Contudo, ainda que “Red Rocket” traga a força dramática do realismo, muito talvez pela fotografia saturada ao brilho película 35mm, que aumenta o tom naturalista caseiro e mais orgânico, como por exemplo, a rotina de se assistir a um programa favorito de televisão, atravessada pela estética visual da luz do sol e do reflexo do espelho, enquanto nossa personagem principal, sem pudores, coloca uma sunga na cozinha, atrelada às dificuldades de se recompor, temos a impressão de que aqui falta um maior desprendimento narrativo. Parece que toda a história está engessada à encenação realista e principalmente pela questão dos excessos dos alívios cômicos, não especificamente das piadas, mas de uma tentativa de incorporar o tom constrangedor como essência e inerência, como correr pelado pela rua, como o papel do baseado de maconha ser a bandeira dos Estados Unidos, como o viagra, como a paquera a uma menor-estudante “garota travessa moranguinho” de dezessete anos, como as conversas com a filha da “chefe do trabalho”, como a cena “gastadora” das rosquinhas, como o desenvolvimento das reviravoltas, muito em especial a da parte final, forçadas e facilitadas pelo roteiro. Sim, “Red Rocket”, ao tentar abordar todas as dúvidas existencialmente sociais da protagonista (e parece mesmo que ninguém ali liga para nada), parece soar mais como uma urgência do diretor em se livrar logo deste projeto.
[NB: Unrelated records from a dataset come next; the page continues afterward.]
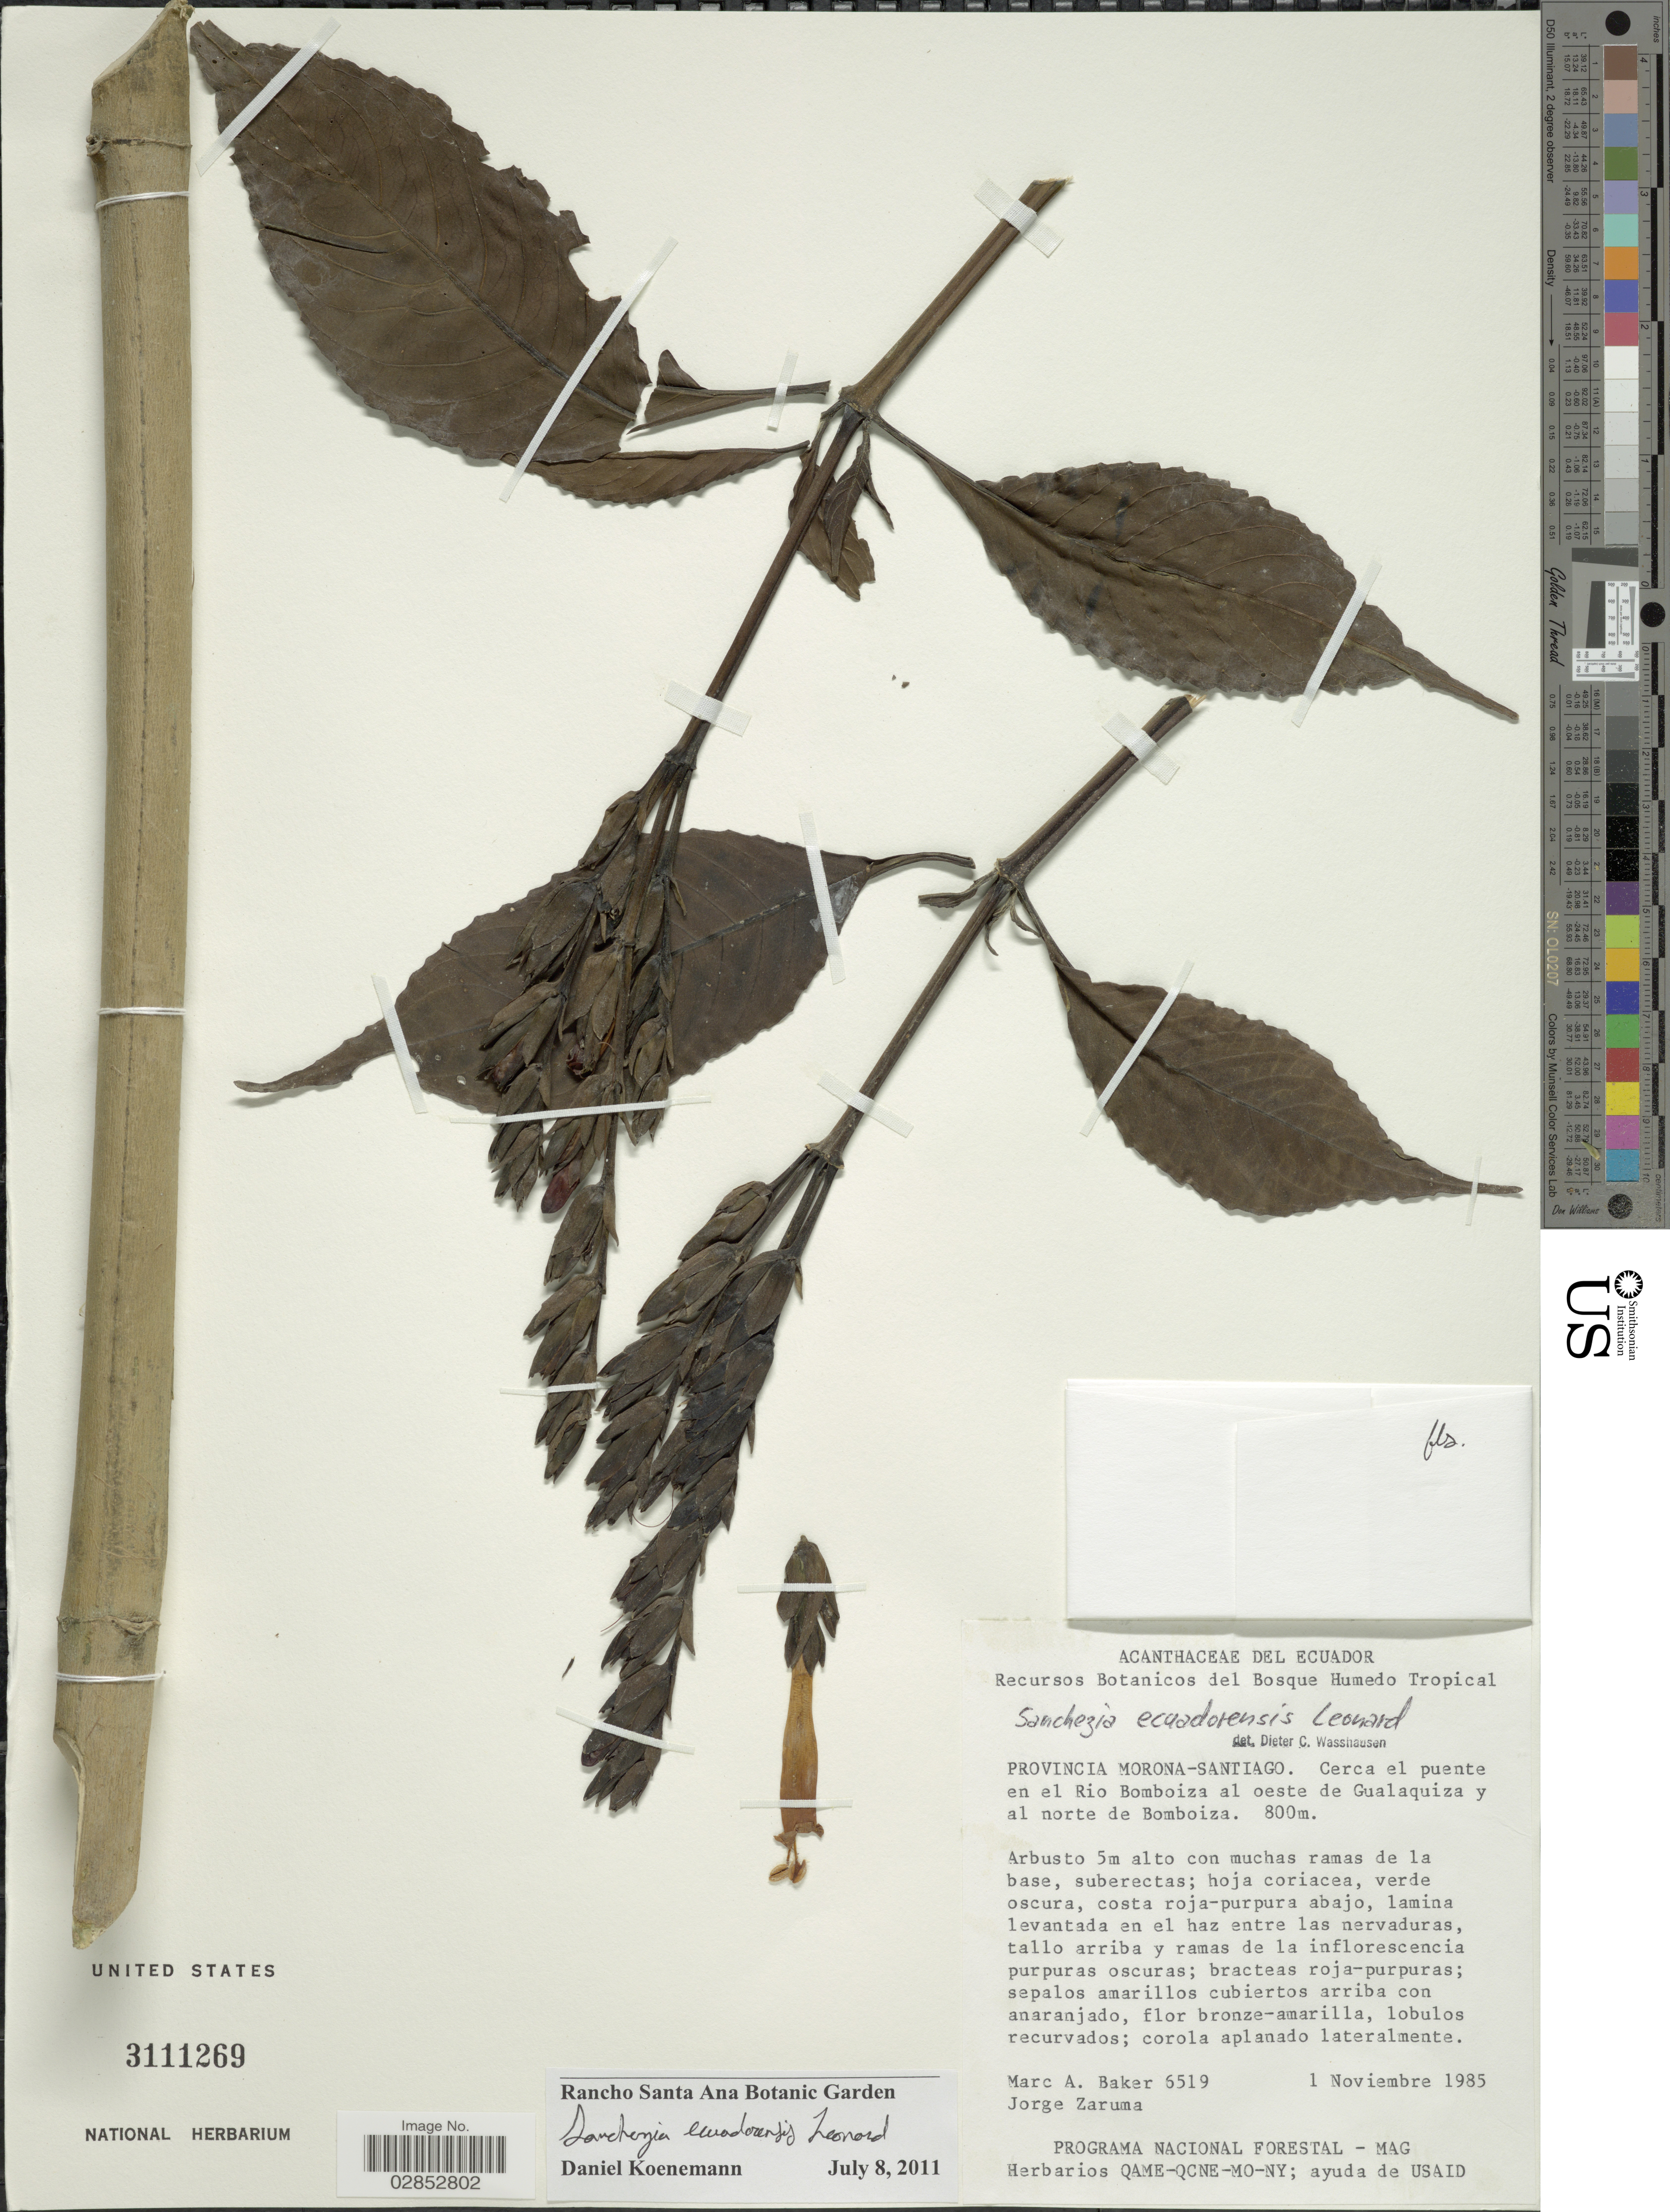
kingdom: Plantae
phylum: Tracheophyta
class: Magnoliopsida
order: Lamiales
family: Acanthaceae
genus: Sanchezia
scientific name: Sanchezia ecuadorensis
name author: Leonard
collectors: M. A. Baker & J. Zaruma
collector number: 6519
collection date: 1985-11-01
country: Ecuador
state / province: Morona-Santiago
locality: Cerca el puente en el Rio Bomboiza al oeste de Gualaquiza y al norte de Bomboiza.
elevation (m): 800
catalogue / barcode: US 3111269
Mas nós também em hipótese alguma podemos tirar o mérito do filme (a começar por essa naturalidade da luz do pôr do sol sumindo e/ou a cor laranja mais forte no rosto de Trump na televisão, como já disse e expliquei anteriormente), tampouco sua sucessão de maestrias sensoriais desse ator que é “super qualificado” para o trabalho por ter feito “dois mil filmes” e ter ganho vários Oscars versão pornô. “Red Rocket”, que acontece no tempo de espera das ações, é acima de tudo um estudo de caso (por uma crônica intimista) não maniqueísta sobre a ilegalidade dos sobreviventes em uma América em “fim de carreira”, por elipses muito próximas e pela tentativa de se quebrar (e normalizar) a moralidade, hipócrita nas famílias estadunidenses que preferem dinheiro e aparência à conteúdo e relações mais verdadeiras.